## [Task requirements]
From the text on schools without boundaries below, reproduce verbatim the passage starting with "I have made" and going on through "had to rethink.".

## [Text]
━━━━━━━━━━

Schools without boundaries

I have made three education speeches this week. I am never quite sure what I believe until I try to articulate an idea and then see if it sounds interesting and convincing. In preparation for my lecture to the SSAT I wrote a post about the divisive nature of political debate about schooling; I was planning to make this the theme running through my speech.  But a couple of days later, when I tried it out, it fell flat so I had to rethink.

Anyway, there have been two ideas which have gone down well this week and that I want to explore further. The first is the radicalism of Michael Gove’s plans for the curriculum.  I have identified seven distinct ways in which the Shadow Education Secretary wants to reverse current trends, from reinstating the classical canon of liberal knowledge against the pursuit of ‘relevance‘ in the curriculum, to freeing schools to concentrate on education and not have to get involved in the wider (excuse the jargon) ‘Every Child Matters agenda’.   It is clear that few in the education world are aware of Michael’s views and intentions. So, taking up an offer Michael accepted when he was here recently, I plan to write a post next week asking him to confirm or clarify the key aspects of his policy.

The second theme has been around our idea of ‘schools without boundaries’ . This comes, in part, from our work on the Manchester Curriculum and will form the subject of an RSA report later this month. The idea in essence is that we should make the work of schools, and the wider project of developing the next generation, the task of the whole community and not just parents and schools.

━━━━━━━━━━

## [Recorded data]

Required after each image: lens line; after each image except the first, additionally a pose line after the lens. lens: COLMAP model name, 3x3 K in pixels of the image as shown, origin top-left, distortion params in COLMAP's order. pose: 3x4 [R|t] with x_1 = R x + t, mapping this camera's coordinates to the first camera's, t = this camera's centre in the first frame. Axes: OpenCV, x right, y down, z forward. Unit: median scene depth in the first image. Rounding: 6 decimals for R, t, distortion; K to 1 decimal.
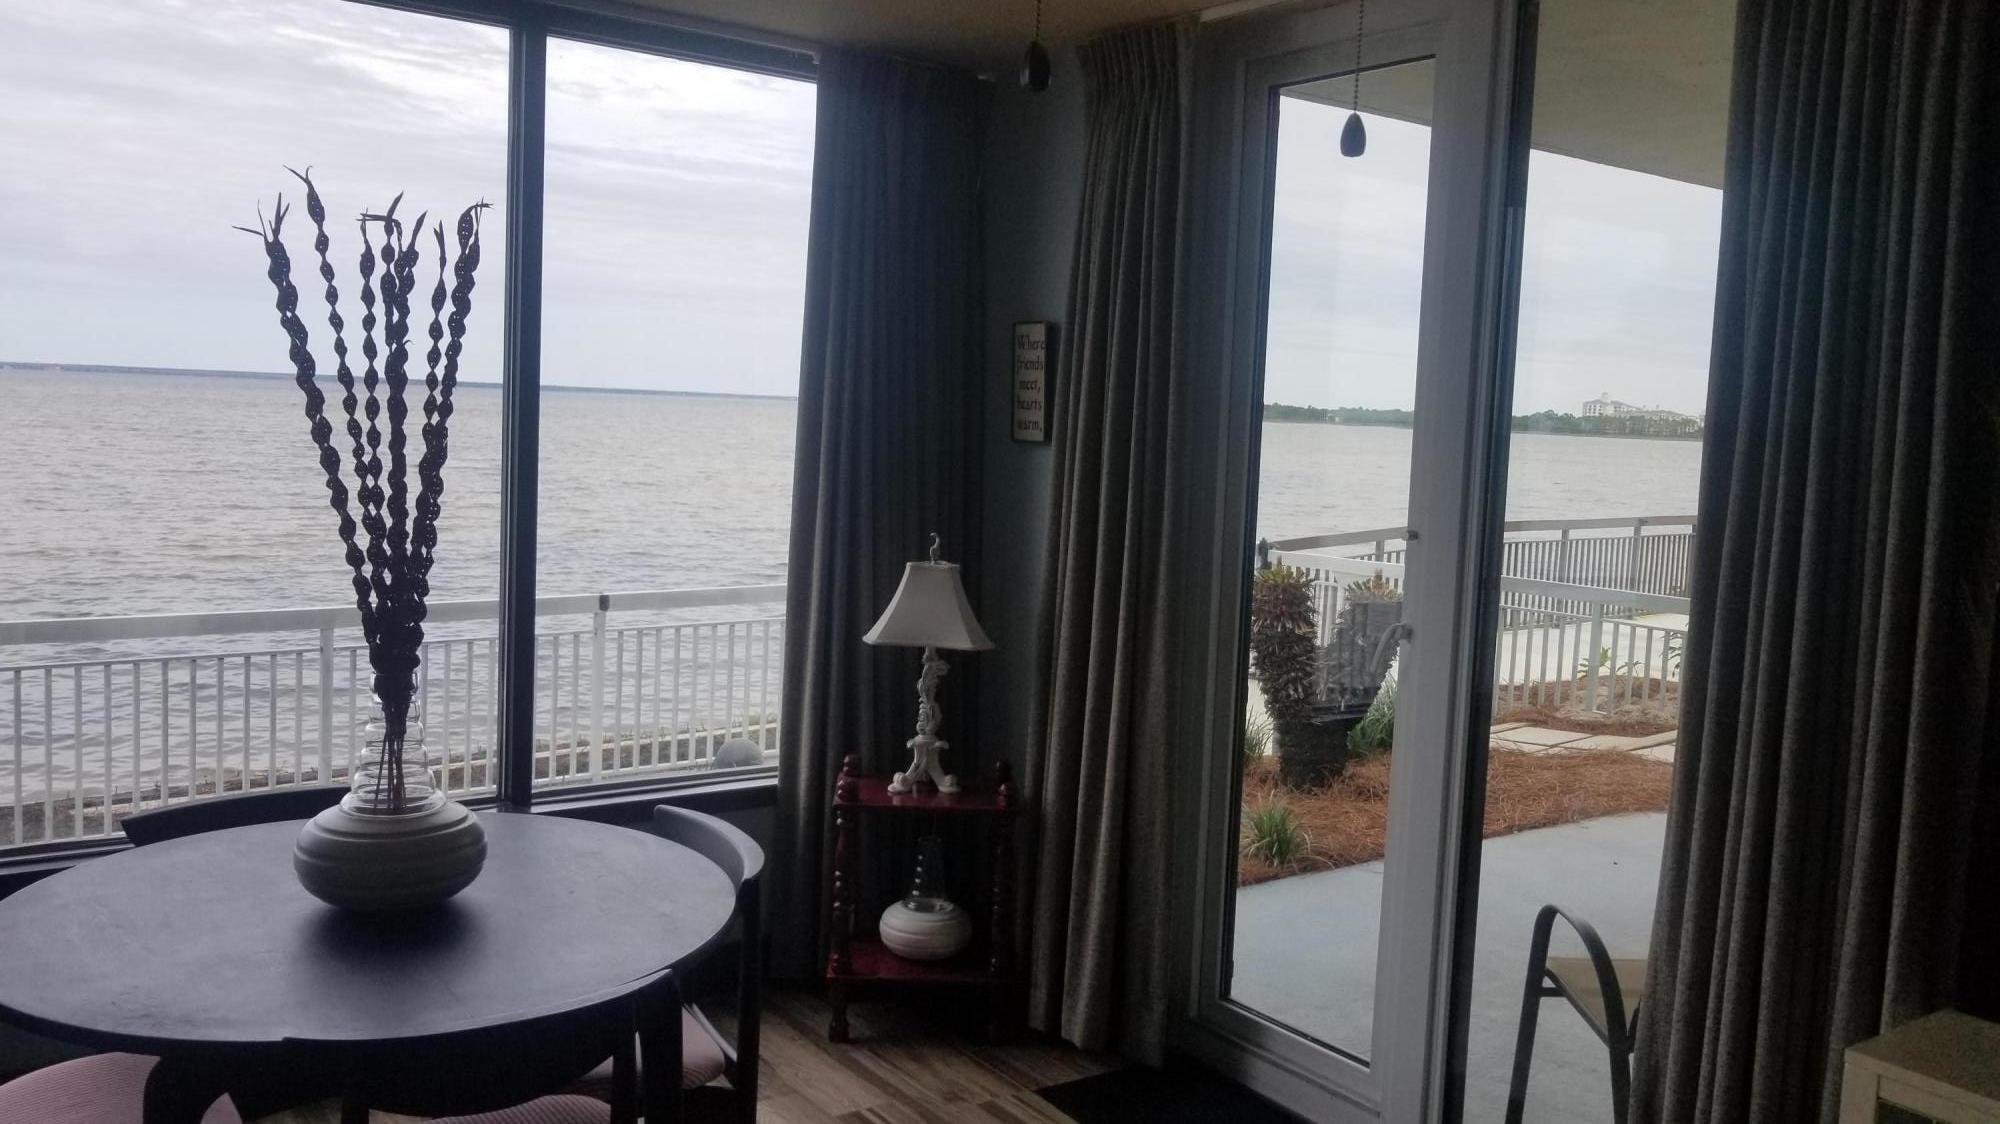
lens RADIAL K [[1592.0, 0, 1005.0], [0, 1592.0, 552.2], [0, 0, 1]] dist [-0.006014, -0.011825]
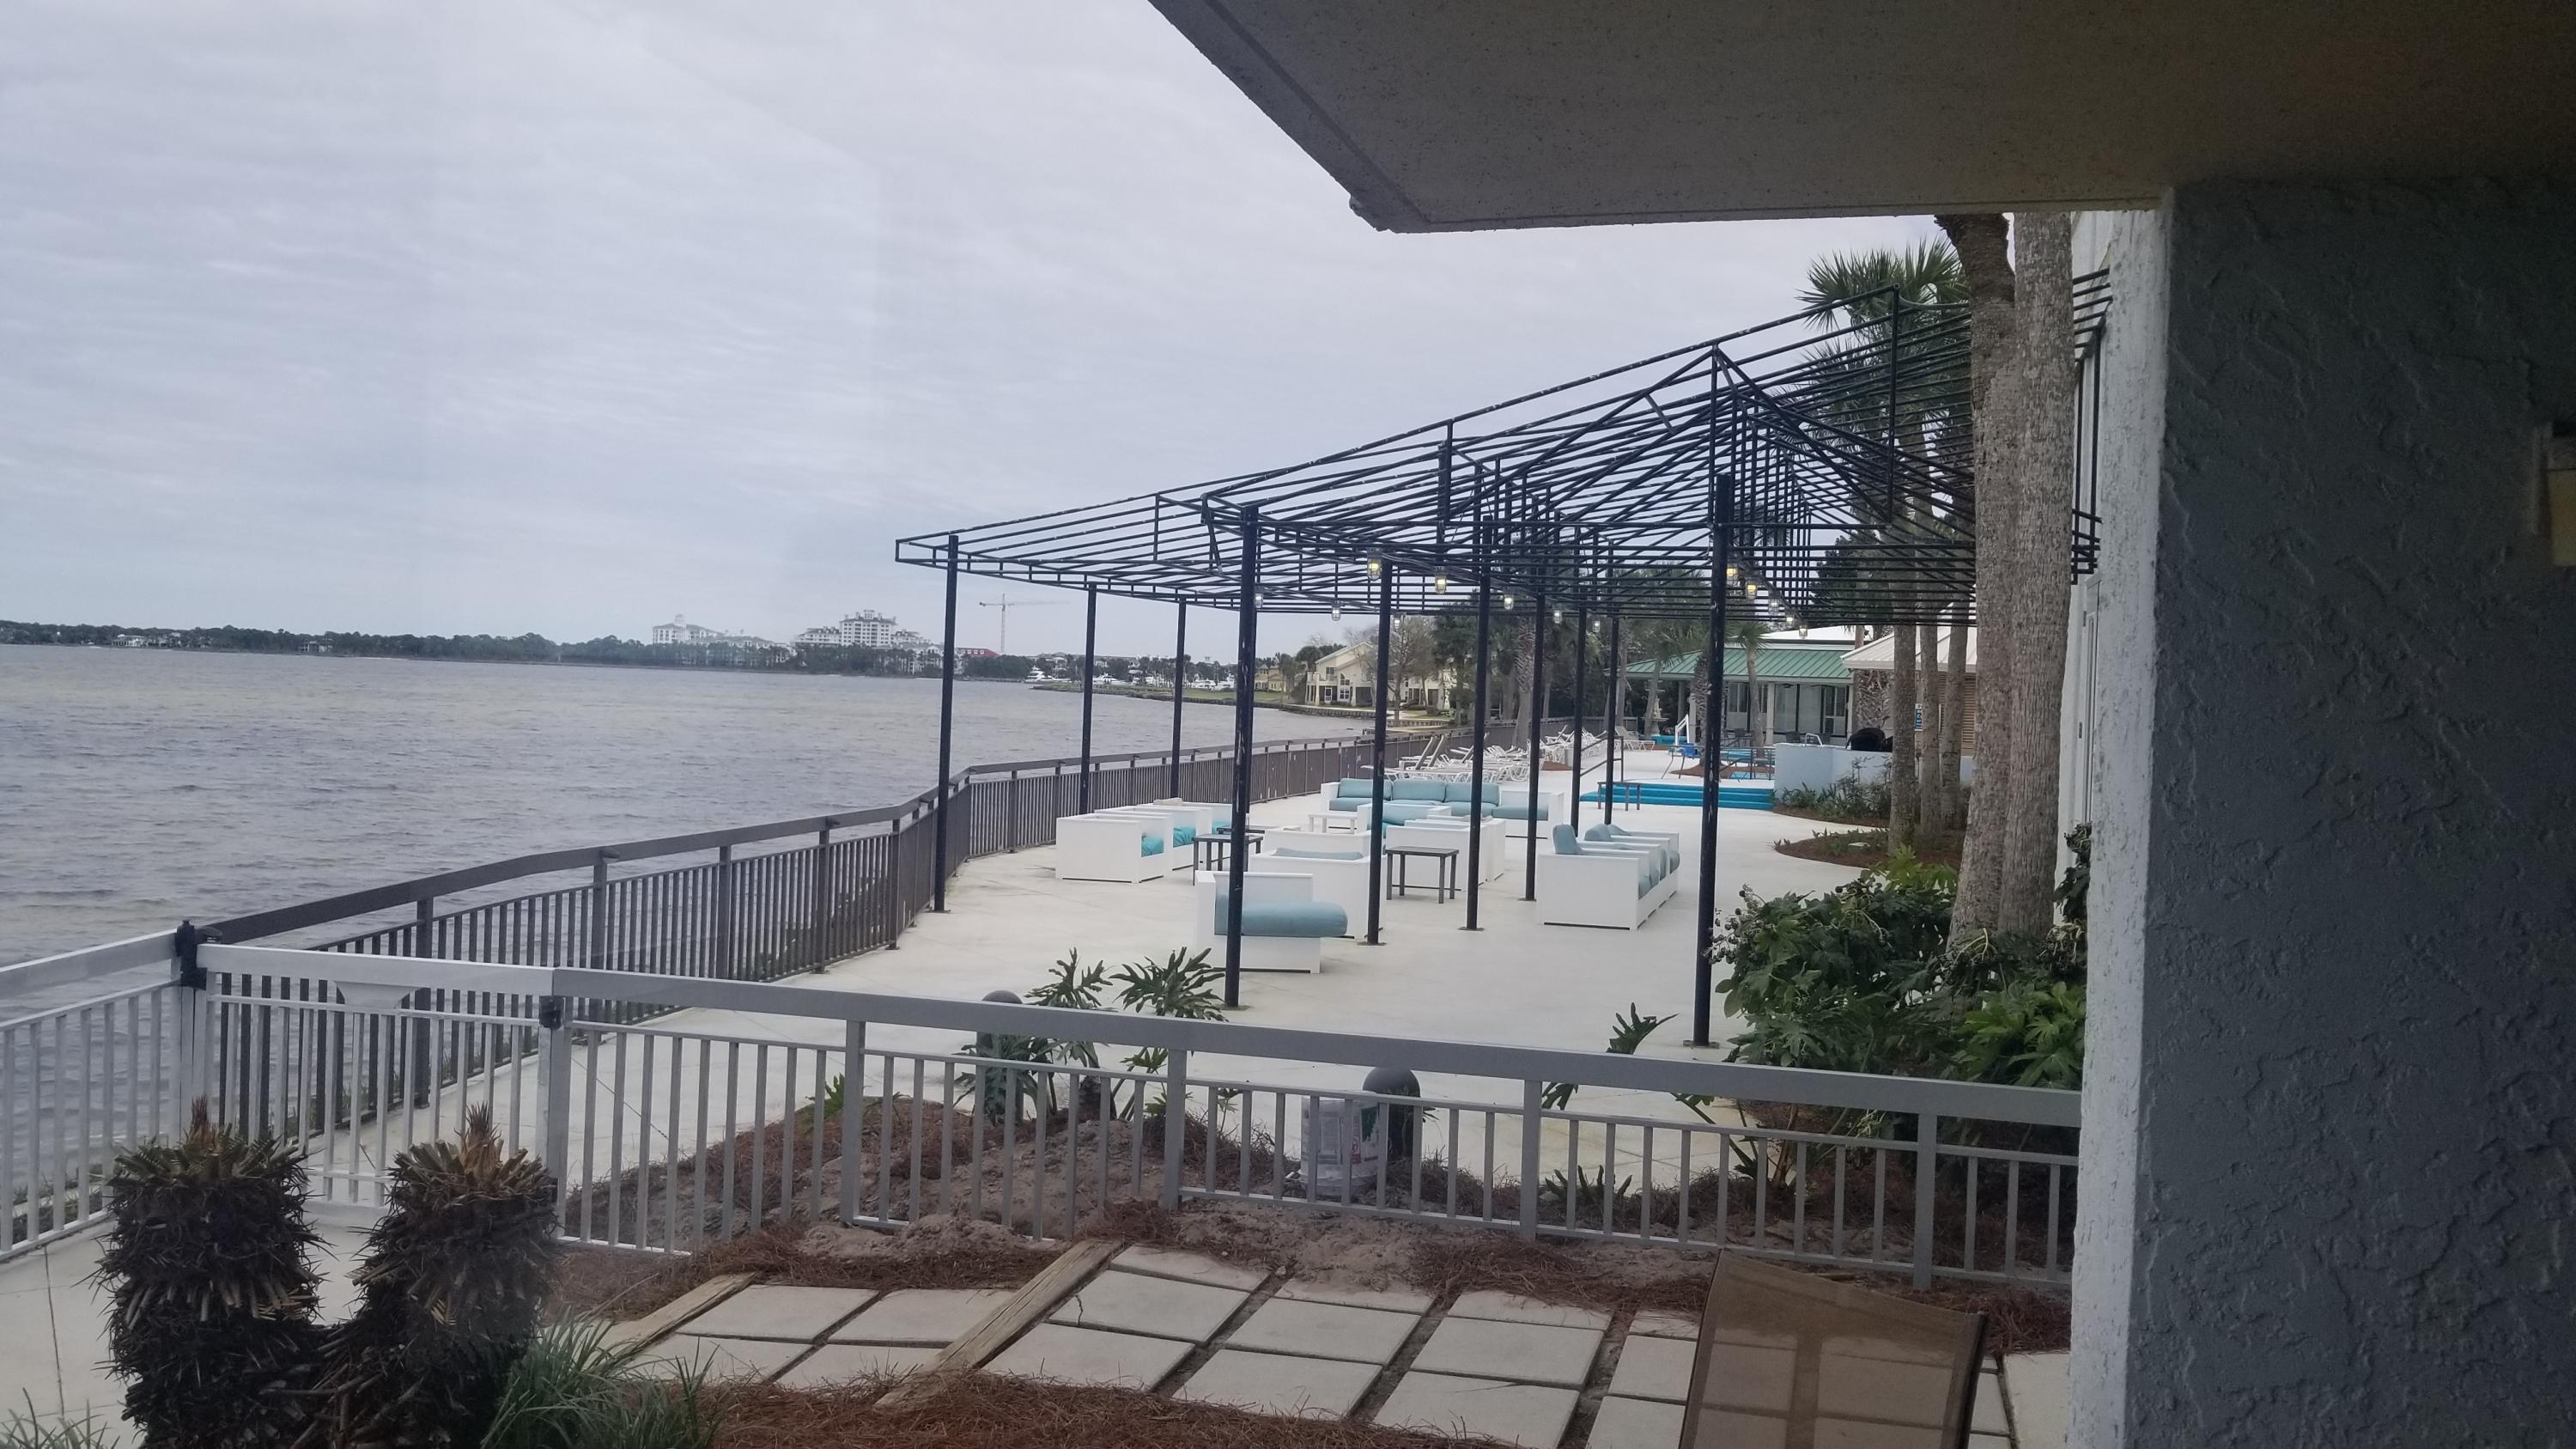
lens RADIAL K [[2050.8, 0, 1294.4], [0, 2050.8, 711.9], [0, 0, 1]] dist [-0.006014, -0.011825]
pose [[0.797005, -0.011238, 0.603868, 0.091243], [0.043221, 0.998325, -0.038466, -0.059648], [-0.602424, 0.056757, 0.796156, 0.473356]]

━━━━━━━━━━

## [Solved exercise]
I have made three education speeches this week. I am never quite sure what I believe until I try to articulate an idea and then see if it sounds interesting and convincing. In preparation for my lecture to the SSAT I wrote a post about the divisive nature of political debate about schooling; I was planning to make this the theme running through my speech.  But a couple of days later, when I tried it out, it fell flat so I had to rethink.